### TO DO
Print the entries exactly; skip the pictures.

### STUDY MATERIAL
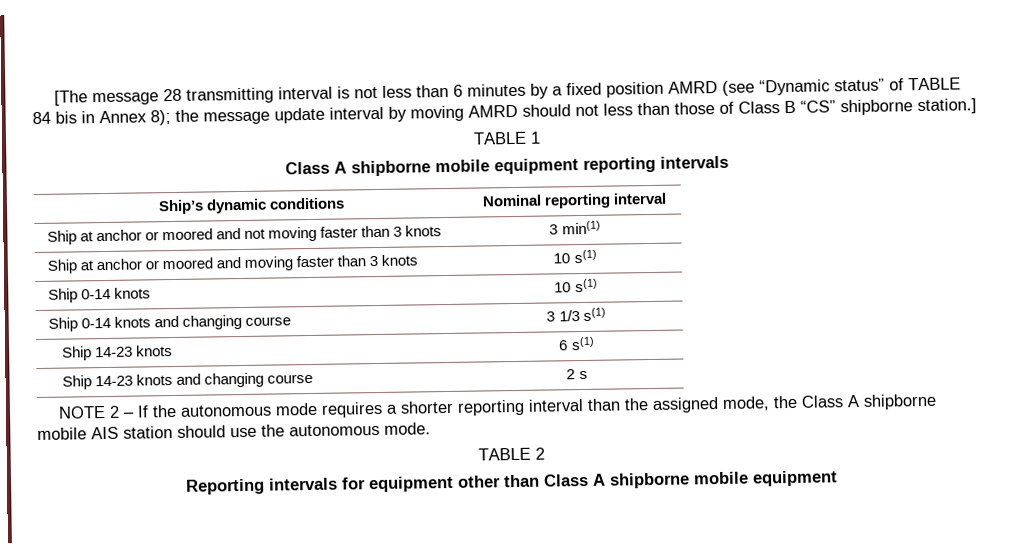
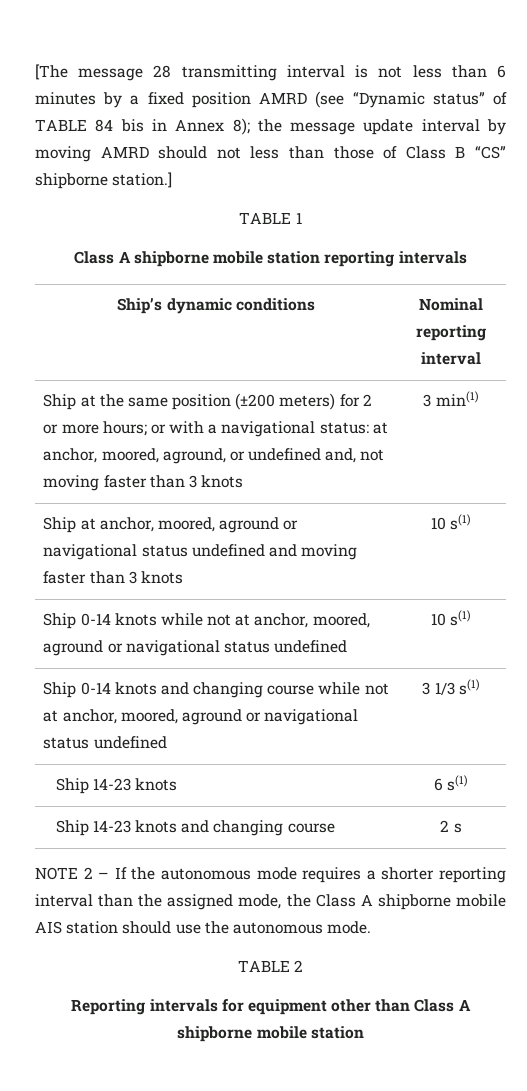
[494,158,579,175] equipment -> [267,251,321,264] station
[95,228,241,242] anchor or moored and -> [99,393,372,410] [43,421,388,437] [43,448,357,464] the same position (±200 meters) for 2 or more hours; or with a navigational status: at anchor, moored, aground, or undefined and,
[95,257,213,271] anchor or moored -> [99,517,299,533] [43,544,265,560] anchor, moored, aground or navigational status undefined
(151, 293) none -> [160,613,370,628] [43,640,348,656] while not at anchor, moored, aground or navigational status undefined
(291, 321) none -> [318,682,389,695] [43,709,359,725] [43,736,167,749] while not at anchor, moored, aground or navigational status undefined
[752,470,838,487] equipment -> [310,1026,364,1039] station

### EXERCISE ANSWER
[494,158,579,175] equipment -> [267,251,321,264] station
[95,228,241,242] anchor or moored and -> [99,393,372,410] [43,421,388,437] [43,448,357,464] the same position (±200 meters) for 2 or more hours; or with a navigational status: at anchor, moored, aground, or undefined and,
[95,257,213,271] anchor or moored -> [99,517,299,533] [43,544,265,560] anchor, moored, aground or navigational status undefined
(151, 293) none -> [160,613,370,628] [43,640,348,656] while not at anchor, moored, aground or navigational status undefined
(291, 321) none -> [318,682,389,695] [43,709,359,725] [43,736,167,749] while not at anchor, moored, aground or navigational status undefined
[752,470,838,487] equipment -> [310,1026,364,1039] station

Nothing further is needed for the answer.